Count the lines in the data below that contain the word "Creek". Reply with the number alone.

Data items:
________________

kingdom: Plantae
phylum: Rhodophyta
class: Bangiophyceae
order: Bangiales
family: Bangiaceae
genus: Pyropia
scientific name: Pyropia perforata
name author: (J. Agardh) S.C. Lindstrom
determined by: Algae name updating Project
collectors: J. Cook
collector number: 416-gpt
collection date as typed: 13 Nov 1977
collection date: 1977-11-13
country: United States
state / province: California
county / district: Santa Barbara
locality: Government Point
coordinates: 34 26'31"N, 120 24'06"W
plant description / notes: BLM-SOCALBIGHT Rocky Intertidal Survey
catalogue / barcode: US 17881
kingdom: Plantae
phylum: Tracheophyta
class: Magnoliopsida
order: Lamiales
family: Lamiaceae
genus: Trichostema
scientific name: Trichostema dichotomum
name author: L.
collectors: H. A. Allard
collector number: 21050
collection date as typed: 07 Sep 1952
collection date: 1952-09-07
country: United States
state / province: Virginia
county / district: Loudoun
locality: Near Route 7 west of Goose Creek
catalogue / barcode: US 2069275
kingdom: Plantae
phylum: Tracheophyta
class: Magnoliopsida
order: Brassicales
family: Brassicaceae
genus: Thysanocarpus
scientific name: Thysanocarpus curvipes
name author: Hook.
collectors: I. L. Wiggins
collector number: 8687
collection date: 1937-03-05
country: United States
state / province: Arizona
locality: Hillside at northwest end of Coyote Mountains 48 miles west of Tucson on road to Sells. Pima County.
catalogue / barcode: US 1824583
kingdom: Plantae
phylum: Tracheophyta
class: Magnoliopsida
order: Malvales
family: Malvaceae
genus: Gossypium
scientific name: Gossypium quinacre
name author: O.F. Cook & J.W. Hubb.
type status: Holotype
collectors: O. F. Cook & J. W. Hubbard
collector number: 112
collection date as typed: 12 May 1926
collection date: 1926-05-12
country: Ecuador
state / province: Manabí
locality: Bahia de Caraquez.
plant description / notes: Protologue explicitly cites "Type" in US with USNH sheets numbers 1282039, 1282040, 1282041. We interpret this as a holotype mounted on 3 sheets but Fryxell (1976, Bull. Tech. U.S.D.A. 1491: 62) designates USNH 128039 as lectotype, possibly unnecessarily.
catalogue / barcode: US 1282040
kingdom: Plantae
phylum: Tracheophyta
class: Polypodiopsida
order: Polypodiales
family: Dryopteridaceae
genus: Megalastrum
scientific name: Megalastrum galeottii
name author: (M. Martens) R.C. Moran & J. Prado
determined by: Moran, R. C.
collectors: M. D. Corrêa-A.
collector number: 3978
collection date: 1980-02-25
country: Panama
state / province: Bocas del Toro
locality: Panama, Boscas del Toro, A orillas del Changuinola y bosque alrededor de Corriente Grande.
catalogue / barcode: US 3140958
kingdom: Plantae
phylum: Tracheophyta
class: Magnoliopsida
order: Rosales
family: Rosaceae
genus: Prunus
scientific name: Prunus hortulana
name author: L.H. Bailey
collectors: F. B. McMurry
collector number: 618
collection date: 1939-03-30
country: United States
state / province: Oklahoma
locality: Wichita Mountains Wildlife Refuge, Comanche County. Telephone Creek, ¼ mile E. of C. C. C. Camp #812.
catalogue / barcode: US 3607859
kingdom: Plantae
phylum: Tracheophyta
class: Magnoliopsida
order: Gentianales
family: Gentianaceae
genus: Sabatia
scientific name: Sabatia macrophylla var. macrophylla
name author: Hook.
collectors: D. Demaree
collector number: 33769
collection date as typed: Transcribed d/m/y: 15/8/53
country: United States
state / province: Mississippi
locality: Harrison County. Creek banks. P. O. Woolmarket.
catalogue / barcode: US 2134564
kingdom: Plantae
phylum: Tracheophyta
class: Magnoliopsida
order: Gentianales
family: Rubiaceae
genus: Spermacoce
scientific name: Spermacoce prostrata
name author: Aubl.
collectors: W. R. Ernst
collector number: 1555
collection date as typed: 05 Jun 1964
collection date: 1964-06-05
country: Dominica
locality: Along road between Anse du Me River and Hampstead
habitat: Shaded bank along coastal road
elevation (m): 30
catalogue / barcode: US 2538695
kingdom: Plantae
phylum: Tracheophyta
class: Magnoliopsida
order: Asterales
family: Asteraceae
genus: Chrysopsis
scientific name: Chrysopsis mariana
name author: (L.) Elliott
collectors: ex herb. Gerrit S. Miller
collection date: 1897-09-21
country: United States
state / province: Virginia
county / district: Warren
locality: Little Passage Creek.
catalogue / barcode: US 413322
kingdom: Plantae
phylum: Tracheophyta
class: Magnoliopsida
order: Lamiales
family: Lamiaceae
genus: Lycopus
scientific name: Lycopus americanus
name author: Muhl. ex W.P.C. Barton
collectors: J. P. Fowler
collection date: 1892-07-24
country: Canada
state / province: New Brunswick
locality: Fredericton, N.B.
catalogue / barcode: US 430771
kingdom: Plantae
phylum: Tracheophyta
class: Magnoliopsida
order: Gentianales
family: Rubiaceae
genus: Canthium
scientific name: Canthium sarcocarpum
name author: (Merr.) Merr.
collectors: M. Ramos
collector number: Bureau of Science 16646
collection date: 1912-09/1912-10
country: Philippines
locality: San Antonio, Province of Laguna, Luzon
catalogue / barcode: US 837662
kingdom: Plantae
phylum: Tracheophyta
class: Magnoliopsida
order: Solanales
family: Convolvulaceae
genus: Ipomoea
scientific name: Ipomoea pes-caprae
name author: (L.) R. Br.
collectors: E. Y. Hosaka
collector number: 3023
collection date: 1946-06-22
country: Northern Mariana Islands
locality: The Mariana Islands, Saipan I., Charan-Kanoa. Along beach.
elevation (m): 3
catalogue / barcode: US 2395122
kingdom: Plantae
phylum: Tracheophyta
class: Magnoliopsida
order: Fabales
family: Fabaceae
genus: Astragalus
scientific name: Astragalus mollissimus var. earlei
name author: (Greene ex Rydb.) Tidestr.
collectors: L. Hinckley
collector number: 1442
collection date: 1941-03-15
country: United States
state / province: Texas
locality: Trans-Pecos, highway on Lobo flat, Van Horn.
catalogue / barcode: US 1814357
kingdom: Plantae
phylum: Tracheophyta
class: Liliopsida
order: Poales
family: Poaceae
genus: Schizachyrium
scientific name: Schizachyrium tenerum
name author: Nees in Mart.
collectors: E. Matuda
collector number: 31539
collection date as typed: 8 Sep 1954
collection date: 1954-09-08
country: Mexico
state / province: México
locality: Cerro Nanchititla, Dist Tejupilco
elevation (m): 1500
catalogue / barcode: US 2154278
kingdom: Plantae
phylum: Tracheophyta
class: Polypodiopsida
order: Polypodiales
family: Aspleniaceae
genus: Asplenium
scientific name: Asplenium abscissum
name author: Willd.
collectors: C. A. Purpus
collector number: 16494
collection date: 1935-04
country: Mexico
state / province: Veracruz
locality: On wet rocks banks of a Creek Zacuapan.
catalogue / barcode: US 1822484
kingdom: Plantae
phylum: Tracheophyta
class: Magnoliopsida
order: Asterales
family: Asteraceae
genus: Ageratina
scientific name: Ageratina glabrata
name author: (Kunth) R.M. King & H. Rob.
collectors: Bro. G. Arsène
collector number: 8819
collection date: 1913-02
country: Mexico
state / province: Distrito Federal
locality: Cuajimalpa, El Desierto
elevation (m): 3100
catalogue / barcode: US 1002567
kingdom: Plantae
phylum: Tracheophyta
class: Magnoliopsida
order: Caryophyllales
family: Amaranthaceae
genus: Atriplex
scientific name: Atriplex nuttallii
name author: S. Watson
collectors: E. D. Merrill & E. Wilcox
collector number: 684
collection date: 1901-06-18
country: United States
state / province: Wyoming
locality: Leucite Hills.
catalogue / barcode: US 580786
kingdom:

________________

• **Response**
5